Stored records
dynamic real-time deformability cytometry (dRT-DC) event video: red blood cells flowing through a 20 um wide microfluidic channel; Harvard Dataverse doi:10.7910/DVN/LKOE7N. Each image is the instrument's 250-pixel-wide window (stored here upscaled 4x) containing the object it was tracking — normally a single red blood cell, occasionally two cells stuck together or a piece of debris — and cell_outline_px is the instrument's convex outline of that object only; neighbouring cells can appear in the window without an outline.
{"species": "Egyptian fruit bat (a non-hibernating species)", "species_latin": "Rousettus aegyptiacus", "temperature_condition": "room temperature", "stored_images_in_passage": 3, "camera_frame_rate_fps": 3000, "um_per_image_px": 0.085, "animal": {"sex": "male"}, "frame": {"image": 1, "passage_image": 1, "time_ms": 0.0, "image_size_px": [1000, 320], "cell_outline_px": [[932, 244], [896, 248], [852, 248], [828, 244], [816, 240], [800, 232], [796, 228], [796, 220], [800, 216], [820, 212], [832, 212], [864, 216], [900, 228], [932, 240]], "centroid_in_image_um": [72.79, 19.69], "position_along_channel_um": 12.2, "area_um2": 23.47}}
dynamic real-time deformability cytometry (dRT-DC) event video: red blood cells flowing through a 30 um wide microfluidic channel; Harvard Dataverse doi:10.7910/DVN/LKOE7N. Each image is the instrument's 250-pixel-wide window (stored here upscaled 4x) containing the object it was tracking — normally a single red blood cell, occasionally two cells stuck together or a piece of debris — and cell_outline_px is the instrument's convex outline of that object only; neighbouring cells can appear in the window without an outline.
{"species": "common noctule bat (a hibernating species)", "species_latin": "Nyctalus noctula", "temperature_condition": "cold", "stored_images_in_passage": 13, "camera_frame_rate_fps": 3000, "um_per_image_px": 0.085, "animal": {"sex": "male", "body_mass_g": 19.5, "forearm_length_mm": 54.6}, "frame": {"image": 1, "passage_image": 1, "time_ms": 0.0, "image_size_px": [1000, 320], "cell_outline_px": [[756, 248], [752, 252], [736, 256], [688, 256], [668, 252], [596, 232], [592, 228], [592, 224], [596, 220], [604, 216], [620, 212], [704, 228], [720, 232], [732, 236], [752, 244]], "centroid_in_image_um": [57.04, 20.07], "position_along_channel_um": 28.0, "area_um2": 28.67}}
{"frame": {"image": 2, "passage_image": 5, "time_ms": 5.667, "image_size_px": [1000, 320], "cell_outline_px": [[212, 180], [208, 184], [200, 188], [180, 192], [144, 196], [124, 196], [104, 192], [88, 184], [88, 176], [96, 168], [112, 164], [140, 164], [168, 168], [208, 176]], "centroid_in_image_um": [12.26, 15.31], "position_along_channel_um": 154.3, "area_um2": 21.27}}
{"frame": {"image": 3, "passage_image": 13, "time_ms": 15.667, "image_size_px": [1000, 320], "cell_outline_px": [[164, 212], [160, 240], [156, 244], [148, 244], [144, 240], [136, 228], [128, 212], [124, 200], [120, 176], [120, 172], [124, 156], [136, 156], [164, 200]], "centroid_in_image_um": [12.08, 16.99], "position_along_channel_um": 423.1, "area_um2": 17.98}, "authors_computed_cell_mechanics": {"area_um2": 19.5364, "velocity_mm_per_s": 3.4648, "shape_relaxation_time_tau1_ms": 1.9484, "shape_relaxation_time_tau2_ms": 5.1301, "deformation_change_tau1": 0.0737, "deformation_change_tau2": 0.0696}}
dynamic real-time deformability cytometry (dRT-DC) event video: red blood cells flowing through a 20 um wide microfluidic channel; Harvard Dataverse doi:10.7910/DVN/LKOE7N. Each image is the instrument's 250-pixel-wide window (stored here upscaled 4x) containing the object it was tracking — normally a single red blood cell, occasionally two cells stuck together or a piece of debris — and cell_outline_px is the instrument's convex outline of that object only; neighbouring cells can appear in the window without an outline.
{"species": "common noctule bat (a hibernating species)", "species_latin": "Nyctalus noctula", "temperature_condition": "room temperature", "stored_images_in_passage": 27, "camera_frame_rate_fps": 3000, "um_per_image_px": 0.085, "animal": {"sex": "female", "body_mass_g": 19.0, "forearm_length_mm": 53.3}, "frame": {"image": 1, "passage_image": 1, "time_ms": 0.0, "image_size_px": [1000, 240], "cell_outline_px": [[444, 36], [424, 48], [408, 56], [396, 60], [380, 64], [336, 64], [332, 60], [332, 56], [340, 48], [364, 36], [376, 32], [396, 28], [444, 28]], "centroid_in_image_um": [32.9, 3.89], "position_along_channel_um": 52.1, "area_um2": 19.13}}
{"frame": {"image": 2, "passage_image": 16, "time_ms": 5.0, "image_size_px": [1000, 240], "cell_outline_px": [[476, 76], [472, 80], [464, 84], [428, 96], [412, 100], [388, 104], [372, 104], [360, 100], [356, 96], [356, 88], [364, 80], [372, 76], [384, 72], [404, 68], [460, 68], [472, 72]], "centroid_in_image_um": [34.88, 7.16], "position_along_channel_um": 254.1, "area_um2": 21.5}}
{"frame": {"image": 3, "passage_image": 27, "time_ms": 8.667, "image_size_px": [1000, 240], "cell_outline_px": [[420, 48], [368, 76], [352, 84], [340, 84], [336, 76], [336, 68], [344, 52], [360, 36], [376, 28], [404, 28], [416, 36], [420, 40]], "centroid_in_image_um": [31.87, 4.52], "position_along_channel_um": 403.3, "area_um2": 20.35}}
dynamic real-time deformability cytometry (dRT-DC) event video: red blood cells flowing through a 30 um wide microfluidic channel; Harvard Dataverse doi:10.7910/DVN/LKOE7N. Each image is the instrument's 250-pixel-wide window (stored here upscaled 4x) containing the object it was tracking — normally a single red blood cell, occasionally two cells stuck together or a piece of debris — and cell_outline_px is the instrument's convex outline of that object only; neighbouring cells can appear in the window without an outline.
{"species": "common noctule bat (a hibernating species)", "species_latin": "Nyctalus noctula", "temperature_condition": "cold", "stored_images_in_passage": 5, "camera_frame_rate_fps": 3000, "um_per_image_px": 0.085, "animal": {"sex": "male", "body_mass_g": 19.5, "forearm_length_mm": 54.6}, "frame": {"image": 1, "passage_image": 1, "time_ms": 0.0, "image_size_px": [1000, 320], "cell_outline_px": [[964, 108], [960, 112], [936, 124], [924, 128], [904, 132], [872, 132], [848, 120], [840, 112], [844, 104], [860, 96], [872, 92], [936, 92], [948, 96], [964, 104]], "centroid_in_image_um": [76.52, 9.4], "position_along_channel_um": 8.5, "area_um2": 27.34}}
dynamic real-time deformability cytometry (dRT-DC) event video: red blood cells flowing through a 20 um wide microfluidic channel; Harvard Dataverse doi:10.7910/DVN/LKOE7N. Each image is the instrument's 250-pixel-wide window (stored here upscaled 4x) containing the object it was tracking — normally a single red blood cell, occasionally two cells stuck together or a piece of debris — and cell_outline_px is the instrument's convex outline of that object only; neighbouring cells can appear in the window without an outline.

## Task prompt:
Transcribe each entry precisely, missing none.

## Task result:
dynamic real-time deformability cytometry (dRT-DC) event video: red blood cells flowing through a 20 um wide microfluidic channel; Harvard Dataverse doi:10.7910/DVN/LKOE7N. Each image is the instrument's 250-pixel-wide window (stored here upscaled 4x) containing the object it was tracking — normally a single red blood cell, occasionally two cells stuck together or a piece of debris — and cell_outline_px is the instrument's convex outline of that object only; neighbouring cells can appear in the window without an outline.
{"species": "Egyptian fruit bat (a non-hibernating species)", "species_latin": "Rousettus aegyptiacus", "temperature_condition": "room temperature", "stored_images_in_passage": 3, "camera_frame_rate_fps": 3000, "um_per_image_px": 0.085, "animal": {"sex": "male"}, "frame": {"image": 1, "passage_image": 1, "time_ms": 0.0, "image_size_px": [1000, 320], "cell_outline_px": [[932, 244], [896, 248], [852, 248], [828, 244], [816, 240], [800, 232], [796, 228], [796, 220], [800, 216], [820, 212], [832, 212], [864, 216], [900, 228], [932, 240]], "centroid_in_image_um": [72.79, 19.69], "position_along_channel_um": 12.2, "area_um2": 23.47}}
dynamic real-time deformability cytometry (dRT-DC) event video: red blood cells flowing through a 30 um wide microfluidic channel; Harvard Dataverse doi:10.7910/DVN/LKOE7N. Each image is the instrument's 250-pixel-wide window (stored here upscaled 4x) containing the object it was tracking — normally a single red blood cell, occasionally two cells stuck together or a piece of debris — and cell_outline_px is the instrument's convex outline of that object only; neighbouring cells can appear in the window without an outline.
{"species": "common noctule bat (a hibernating species)", "species_latin": "Nyctalus noctula", "temperature_condition": "cold", "stored_images_in_passage": 13, "camera_frame_rate_fps": 3000, "um_per_image_px": 0.085, "animal": {"sex": "male", "body_mass_g": 19.5, "forearm_length_mm": 54.6}, "frame": {"image": 1, "passage_image": 1, "time_ms": 0.0, "image_size_px": [1000, 320], "cell_outline_px": [[756, 248], [752, 252], [736, 256], [688, 256], [668, 252], [596, 232], [592, 228], [592, 224], [596, 220], [604, 216], [620, 212], [704, 228], [720, 232], [732, 236], [752, 244]], "centroid_in_image_um": [57.04, 20.07], "position_along_channel_um": 28.0, "area_um2": 28.67}}
{"frame": {"image": 2, "passage_image": 5, "time_ms": 5.667, "image_size_px": [1000, 320], "cell_outline_px": [[212, 180], [208, 184], [200, 188], [180, 192], [144, 196], [124, 196], [104, 192], [88, 184], [88, 176], [96, 168], [112, 164], [140, 164], [168, 168], [208, 176]], "centroid_in_image_um": [12.26, 15.31], "position_along_channel_um": 154.3, "area_um2": 21.27}}
{"frame": {"image": 3, "passage_image": 13, "time_ms": 15.667, "image_size_px": [1000, 320], "cell_outline_px": [[164, 212], [160, 240], [156, 244], [148, 244], [144, 240], [136, 228], [128, 212], [124, 200], [120, 176], [120, 172], [124, 156], [136, 156], [164, 200]], "centroid_in_image_um": [12.08, 16.99], "position_along_channel_um": 423.1, "area_um2": 17.98}, "authors_computed_cell_mechanics": {"area_um2": 19.5364, "velocity_mm_per_s": 3.4648, "shape_relaxation_time_tau1_ms": 1.9484, "shape_relaxation_time_tau2_ms": 5.1301, "deformation_change_tau1": 0.0737, "deformation_change_tau2": 0.0696}}
dynamic real-time deformability cytometry (dRT-DC) event video: red blood cells flowing through a 20 um wide microfluidic channel; Harvard Dataverse doi:10.7910/DVN/LKOE7N. Each image is the instrument's 250-pixel-wide window (stored here upscaled 4x) containing the object it was tracking — normally a single red blood cell, occasionally two cells stuck together or a piece of debris — and cell_outline_px is the instrument's convex outline of that object only; neighbouring cells can appear in the window without an outline.
{"species": "common noctule bat (a hibernating species)", "species_latin": "Nyctalus noctula", "temperature_condition": "room temperature", "stored_images_in_passage": 27, "camera_frame_rate_fps": 3000, "um_per_image_px": 0.085, "animal": {"sex": "female", "body_mass_g": 19.0, "forearm_length_mm": 53.3}, "frame": {"image": 1, "passage_image": 1, "time_ms": 0.0, "image_size_px": [1000, 240], "cell_outline_px": [[444, 36], [424, 48], [408, 56], [396, 60], [380, 64], [336, 64], [332, 60], [332, 56], [340, 48], [364, 36], [376, 32], [396, 28], [444, 28]], "centroid_in_image_um": [32.9, 3.89], "position_along_channel_um": 52.1, "area_um2": 19.13}}
{"frame": {"image": 2, "passage_image": 16, "time_ms": 5.0, "image_size_px": [1000, 240], "cell_outline_px": [[476, 76], [472, 80], [464, 84], [428, 96], [412, 100], [388, 104], [372, 104], [360, 100], [356, 96], [356, 88], [364, 80], [372, 76], [384, 72], [404, 68], [460, 68], [472, 72]], "centroid_in_image_um": [34.88, 7.16], "position_along_channel_um": 254.1, "area_um2": 21.5}}
{"frame": {"image": 3, "passage_image": 27, "time_ms": 8.667, "image_size_px": [1000, 240], "cell_outline_px": [[420, 48], [368, 76], [352, 84], [340, 84], [336, 76], [336, 68], [344, 52], [360, 36], [376, 28], [404, 28], [416, 36], [420, 40]], "centroid_in_image_um": [31.87, 4.52], "position_along_channel_um": 403.3, "area_um2": 20.35}}
dynamic real-time deformability cytometry (dRT-DC) event video: red blood cells flowing through a 30 um wide microfluidic channel; Harvard Dataverse doi:10.7910/DVN/LKOE7N. Each image is the instrument's 250-pixel-wide window (stored here upscaled 4x) containing the object it was tracking — normally a single red blood cell, occasionally two cells stuck together or a piece of debris — and cell_outline_px is the instrument's convex outline of that object only; neighbouring cells can appear in the window without an outline.
{"species": "common noctule bat (a hibernating species)", "species_latin": "Nyctalus noctula", "temperature_condition": "cold", "stored_images_in_passage": 5, "camera_frame_rate_fps": 3000, "um_per_image_px": 0.085, "animal": {"sex": "male", "body_mass_g": 19.5, "forearm_length_mm": 54.6}, "frame": {"image": 1, "passage_image": 1, "time_ms": 0.0, "image_size_px": [1000, 320], "cell_outline_px": [[964, 108], [960, 112], [936, 124], [924, 128], [904, 132], [872, 132], [848, 120], [840, 112], [844, 104], [860, 96], [872, 92], [936, 92], [948, 96], [964, 104]], "centroid_in_image_um": [76.52, 9.4], "position_along_channel_um": 8.5, "area_um2": 27.34}}
dynamic real-time deformability cytometry (dRT-DC) event video: red blood cells flowing through a 20 um wide microfluidic channel; Harvard Dataverse doi:10.7910/DVN/LKOE7N. Each image is the instrument's 250-pixel-wide window (stored here upscaled 4x) containing the object it was tracking — normally a single red blood cell, occasionally two cells stuck together or a piece of debris — and cell_outline_px is the instrument's convex outline of that object only; neighbouring cells can appear in the window without an outline.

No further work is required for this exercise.